第7章 繊月
「そうだな…同じ人間なのにな。親は、自分の子供にそう教えていかなきゃいけないのにな…弱いな」
「え?」
「弱いんだよ…おまえのお父さんも…お母さんも…」
「弱い…?大人なのに?」
「そう。大人なのに、智に甘えてたんだよ」
「俺に?なんで…?」
「智が黙って受け入れていたからだよ。

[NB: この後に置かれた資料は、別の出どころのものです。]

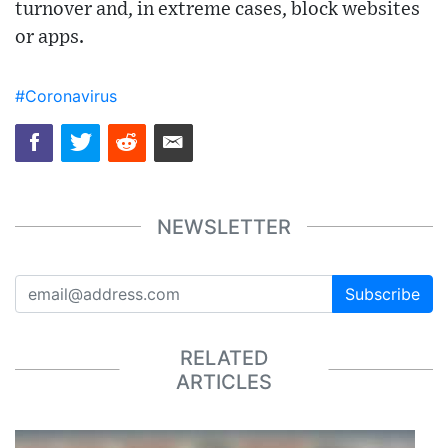
turnover and, in extreme cases, block websites
or apps.
#Coronavirus
NEWSLETTER
Subscribe
RELATED
ARTICLES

他の大人に言わず、黙って耐えていたから」
だから、何してもいいって…
そう思ったってこと?
納得行かないのが顔に出てたのか、次の信号で止まった時、翔が俺の顔を見て、笑った。
「…笑うなよ…」
「ごめん」
ふうっと息を吐いて、また俺のこと見た。
オレンジ色の街灯が、翔の顔の半分を照らしてる。
今までみたことないような表情で…
どうしていいかわからなくなって、目を逸らした。
「でも…そんな智だから…みんな助けたんだぞ…」
「え?」
「頑張って、なんとかしようって耐えていたから…だから、力を貸そうって思ったんだと思うぞ?」
「…翔は…?」
「俺?」
ふふっと笑った。
その時、信号が青になった。
前を向いたまま、翔はまた車を発進させた。
「俺は、智が好きになった」
「えっ…!?」
「だから必要以上に踏み込んで、助けに行った」
そう言ったまま、ずっと前を向いている。